- Document text
The plenteous harvest of which Jesus spoke was not an easy Harvest. Jesus Himself only had few committed followers, all of which doubted and left Him for a time. A plenteous harvest is not an easy harvest.
Again, Jesus highlights one single reason for the condition of the harvest. That one reason is the lack of labourers. The labourers are few!
Canada is not a spiritual desert because of our political parties. It’s not a spiritual desert because of socialism. It’s not a spiritual desert because of the hardness of the field.
Canada’s one need is labourers. Labourers! More labourers!
Jesus did not want us to ask for rain to soften the soil. He did not want us to ask for good weather to work. He wanted us to ask for labourers.
The one reason why this world is perishing is lack of labourers. Now that lack of labourers is multi-dimensional for sure: lack of faith, lack of surrender, lack of sacrifice, lack of prayer, lack of love, lack of this and lack of that. But the sum total of it all is lack of labourers. And that lack is why the harvest is still so plenteous, and billions are like sheep without a shepherd. And that is why Jesus was and still is MOVED with compassion.

- Task to complete
In the passage on the plenteous harvest, list each thing the text says is not the reason Canada is a spiritual desert.

[Extracted data entries]
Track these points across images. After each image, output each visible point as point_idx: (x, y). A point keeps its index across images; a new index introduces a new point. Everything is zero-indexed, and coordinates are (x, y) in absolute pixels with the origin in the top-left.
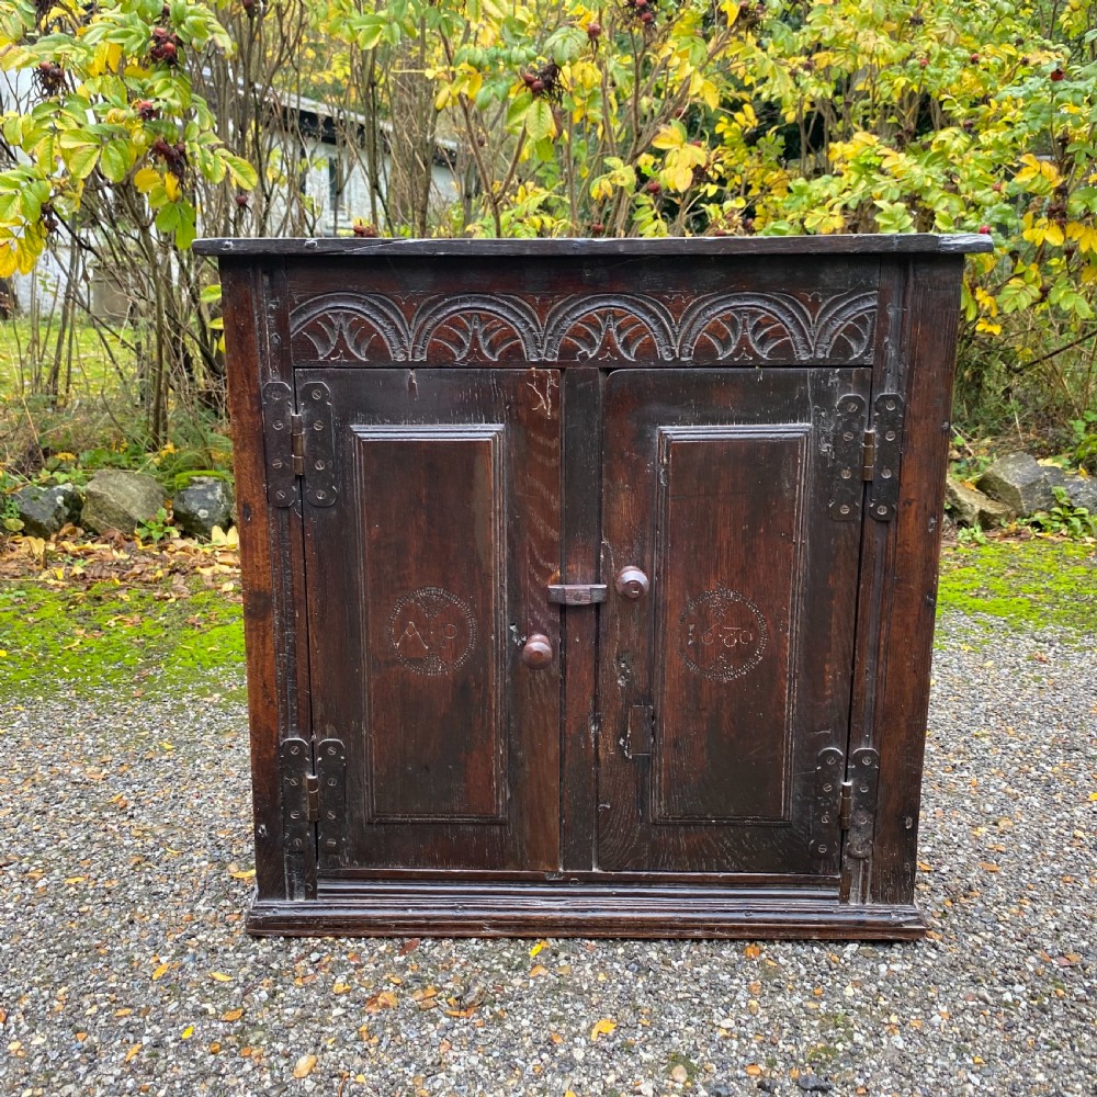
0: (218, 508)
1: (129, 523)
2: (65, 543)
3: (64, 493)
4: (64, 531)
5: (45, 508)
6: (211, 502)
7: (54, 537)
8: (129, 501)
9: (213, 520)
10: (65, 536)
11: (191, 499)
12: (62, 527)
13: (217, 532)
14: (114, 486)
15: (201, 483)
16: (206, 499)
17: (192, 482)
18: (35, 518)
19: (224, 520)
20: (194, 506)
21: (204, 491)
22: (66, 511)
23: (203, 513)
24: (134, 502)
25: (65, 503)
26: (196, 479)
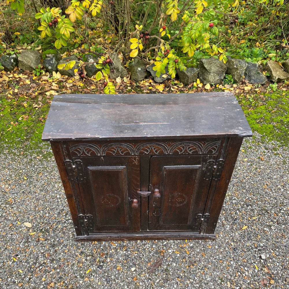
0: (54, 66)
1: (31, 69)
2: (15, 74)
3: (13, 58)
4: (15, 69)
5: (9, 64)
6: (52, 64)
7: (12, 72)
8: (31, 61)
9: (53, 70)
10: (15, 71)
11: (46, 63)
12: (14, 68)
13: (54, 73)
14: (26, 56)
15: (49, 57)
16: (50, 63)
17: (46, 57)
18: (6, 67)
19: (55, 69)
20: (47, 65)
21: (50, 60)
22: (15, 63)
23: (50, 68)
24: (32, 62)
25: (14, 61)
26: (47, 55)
...
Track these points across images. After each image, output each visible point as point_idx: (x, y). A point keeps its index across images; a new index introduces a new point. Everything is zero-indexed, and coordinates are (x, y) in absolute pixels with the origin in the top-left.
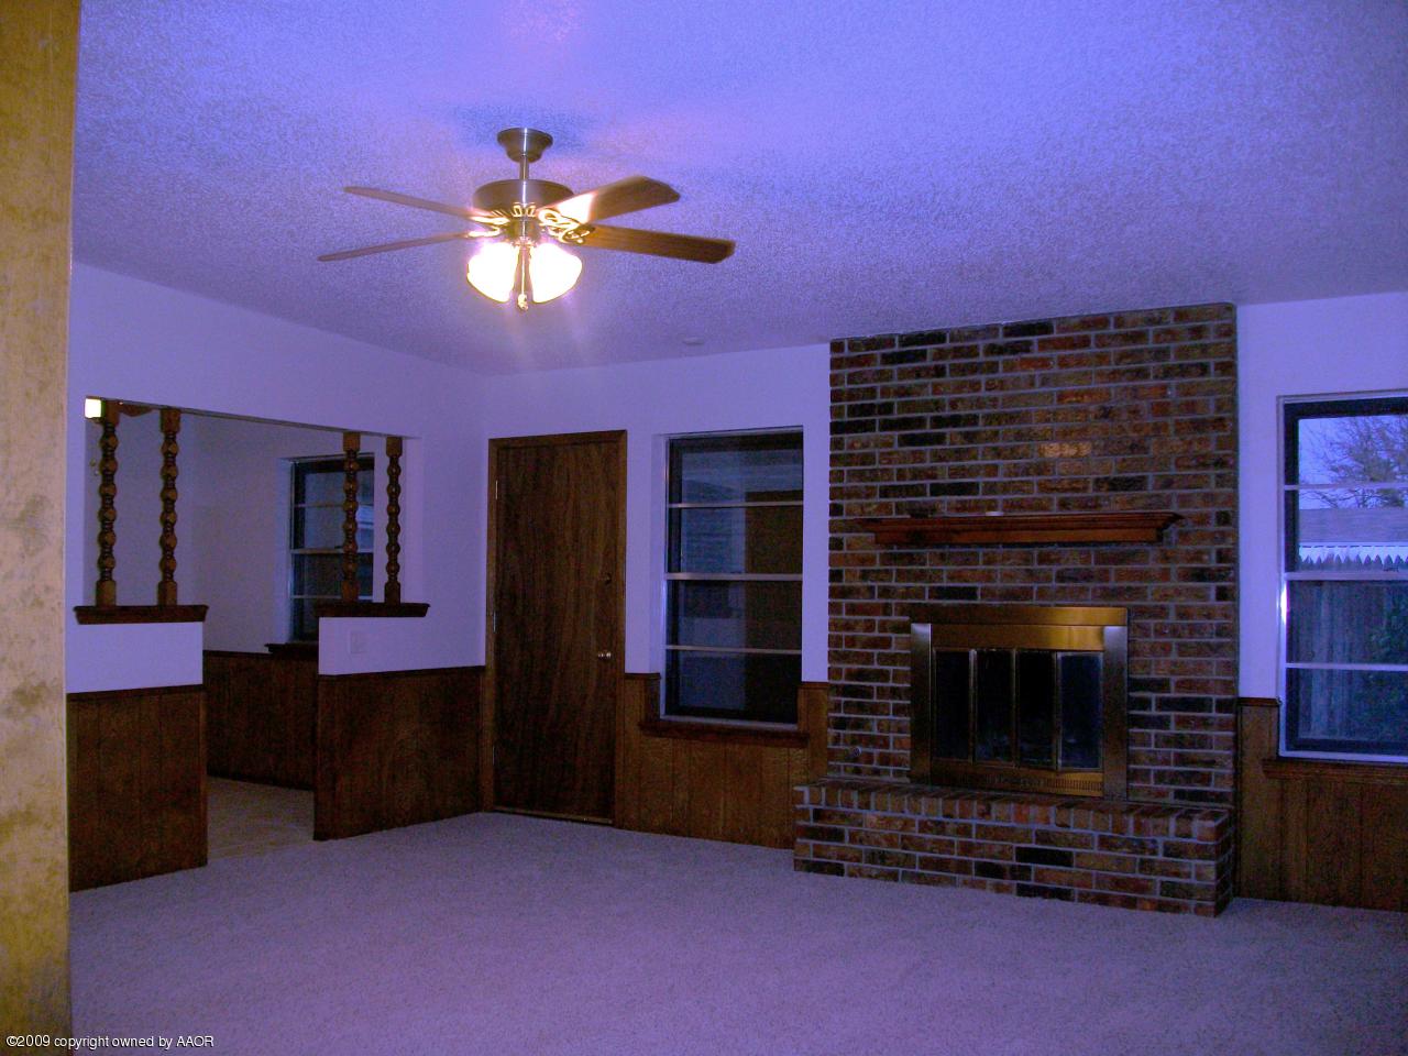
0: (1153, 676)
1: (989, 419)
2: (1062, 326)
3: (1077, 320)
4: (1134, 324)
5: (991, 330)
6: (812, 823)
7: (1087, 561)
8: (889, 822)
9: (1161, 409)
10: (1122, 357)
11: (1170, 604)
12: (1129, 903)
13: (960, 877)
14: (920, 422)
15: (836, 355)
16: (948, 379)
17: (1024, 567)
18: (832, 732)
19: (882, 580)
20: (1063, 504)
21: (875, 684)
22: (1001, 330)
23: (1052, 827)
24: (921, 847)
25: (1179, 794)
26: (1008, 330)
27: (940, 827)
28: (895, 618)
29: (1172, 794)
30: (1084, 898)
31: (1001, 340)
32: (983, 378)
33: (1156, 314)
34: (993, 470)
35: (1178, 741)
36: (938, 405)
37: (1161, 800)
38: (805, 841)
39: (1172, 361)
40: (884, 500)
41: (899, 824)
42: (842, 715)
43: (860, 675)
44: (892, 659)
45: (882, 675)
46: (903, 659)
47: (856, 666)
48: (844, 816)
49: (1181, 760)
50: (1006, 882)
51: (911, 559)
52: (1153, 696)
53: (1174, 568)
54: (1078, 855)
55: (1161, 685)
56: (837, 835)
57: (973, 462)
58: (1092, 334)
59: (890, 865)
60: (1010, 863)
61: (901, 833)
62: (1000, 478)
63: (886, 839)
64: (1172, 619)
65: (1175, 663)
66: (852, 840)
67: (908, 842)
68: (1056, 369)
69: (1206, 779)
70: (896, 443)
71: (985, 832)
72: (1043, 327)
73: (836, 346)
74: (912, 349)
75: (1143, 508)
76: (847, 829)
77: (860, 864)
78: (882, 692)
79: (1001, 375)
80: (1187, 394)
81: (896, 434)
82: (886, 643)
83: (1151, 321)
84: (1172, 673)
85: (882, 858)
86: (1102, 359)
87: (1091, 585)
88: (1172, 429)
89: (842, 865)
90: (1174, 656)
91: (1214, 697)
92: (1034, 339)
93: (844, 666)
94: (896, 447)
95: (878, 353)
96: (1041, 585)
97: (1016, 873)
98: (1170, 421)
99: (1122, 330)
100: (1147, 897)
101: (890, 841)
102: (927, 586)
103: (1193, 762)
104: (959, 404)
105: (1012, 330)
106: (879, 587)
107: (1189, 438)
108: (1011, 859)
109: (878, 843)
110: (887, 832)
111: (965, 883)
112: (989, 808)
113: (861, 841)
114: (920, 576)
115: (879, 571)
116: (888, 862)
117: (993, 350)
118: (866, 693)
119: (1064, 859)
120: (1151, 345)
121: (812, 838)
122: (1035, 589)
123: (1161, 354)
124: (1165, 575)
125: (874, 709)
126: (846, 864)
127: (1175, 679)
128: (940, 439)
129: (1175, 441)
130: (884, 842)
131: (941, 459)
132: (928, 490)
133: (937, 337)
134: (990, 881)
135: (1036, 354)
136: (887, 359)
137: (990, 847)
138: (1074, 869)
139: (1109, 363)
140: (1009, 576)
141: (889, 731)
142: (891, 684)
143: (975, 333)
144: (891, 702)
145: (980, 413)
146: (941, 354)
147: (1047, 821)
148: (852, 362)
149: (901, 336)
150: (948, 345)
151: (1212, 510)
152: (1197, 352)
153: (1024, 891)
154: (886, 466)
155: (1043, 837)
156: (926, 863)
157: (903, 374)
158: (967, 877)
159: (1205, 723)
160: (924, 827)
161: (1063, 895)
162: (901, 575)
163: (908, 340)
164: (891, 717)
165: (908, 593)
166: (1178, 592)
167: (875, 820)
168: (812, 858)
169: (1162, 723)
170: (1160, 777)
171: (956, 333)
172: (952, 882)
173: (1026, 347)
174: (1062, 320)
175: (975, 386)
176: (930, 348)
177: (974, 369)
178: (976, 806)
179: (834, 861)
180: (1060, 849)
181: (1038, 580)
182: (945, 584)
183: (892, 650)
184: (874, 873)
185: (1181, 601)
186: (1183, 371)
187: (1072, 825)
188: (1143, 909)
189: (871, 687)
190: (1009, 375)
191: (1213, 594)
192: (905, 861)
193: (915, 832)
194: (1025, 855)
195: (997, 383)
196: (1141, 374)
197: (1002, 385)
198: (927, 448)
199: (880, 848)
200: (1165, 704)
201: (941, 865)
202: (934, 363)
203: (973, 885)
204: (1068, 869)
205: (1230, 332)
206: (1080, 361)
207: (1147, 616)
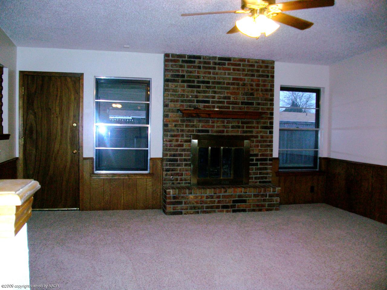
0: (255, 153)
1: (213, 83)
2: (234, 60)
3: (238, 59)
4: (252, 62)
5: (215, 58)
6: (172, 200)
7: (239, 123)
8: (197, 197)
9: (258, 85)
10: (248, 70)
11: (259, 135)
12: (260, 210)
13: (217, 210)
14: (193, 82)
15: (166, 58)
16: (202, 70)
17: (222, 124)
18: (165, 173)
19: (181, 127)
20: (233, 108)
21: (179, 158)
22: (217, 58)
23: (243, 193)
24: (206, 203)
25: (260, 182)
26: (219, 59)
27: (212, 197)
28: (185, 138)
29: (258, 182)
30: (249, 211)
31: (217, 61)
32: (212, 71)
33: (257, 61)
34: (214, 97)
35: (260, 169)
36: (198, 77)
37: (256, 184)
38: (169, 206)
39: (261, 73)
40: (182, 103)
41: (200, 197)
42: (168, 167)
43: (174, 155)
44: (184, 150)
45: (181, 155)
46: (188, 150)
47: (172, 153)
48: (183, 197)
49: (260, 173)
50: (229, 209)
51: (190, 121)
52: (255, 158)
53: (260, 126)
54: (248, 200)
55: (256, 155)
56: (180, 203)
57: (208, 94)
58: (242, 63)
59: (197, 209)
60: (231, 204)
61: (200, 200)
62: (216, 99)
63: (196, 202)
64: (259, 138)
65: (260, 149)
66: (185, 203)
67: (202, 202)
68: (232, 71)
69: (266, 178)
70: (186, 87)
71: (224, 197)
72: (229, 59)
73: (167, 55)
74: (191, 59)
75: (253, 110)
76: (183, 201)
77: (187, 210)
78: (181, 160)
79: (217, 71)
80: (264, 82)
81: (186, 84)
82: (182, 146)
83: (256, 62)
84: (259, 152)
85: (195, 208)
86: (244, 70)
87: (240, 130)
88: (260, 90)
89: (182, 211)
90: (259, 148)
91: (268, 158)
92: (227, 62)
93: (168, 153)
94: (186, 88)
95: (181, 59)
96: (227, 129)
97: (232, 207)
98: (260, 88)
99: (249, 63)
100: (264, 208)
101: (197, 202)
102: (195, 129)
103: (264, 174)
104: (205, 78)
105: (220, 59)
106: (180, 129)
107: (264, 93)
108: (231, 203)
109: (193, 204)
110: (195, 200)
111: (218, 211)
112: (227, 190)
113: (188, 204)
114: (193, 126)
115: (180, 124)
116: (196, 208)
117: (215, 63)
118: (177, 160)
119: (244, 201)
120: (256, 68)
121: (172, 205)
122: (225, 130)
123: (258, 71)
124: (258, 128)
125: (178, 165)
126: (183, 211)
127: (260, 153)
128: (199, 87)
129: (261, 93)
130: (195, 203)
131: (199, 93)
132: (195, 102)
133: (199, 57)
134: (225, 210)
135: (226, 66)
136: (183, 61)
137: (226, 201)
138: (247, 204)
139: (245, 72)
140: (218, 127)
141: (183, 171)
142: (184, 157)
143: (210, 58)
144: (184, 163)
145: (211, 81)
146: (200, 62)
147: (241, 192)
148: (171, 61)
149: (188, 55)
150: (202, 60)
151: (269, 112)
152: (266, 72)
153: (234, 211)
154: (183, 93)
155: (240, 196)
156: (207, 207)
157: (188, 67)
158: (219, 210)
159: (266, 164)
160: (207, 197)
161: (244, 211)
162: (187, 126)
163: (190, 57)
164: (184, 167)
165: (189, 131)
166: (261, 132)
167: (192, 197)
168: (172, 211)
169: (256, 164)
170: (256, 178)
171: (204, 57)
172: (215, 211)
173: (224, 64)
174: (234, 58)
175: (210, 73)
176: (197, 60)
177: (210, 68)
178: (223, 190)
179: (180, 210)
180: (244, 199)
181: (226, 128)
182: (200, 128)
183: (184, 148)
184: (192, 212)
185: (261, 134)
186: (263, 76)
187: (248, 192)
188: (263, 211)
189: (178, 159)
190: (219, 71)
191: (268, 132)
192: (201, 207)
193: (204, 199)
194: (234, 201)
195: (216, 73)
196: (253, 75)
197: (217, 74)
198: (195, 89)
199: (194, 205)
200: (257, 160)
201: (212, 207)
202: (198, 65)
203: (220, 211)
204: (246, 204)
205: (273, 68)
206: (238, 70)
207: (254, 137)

- Exercise solution
- Political parties
- Socialism
- The hardness of the field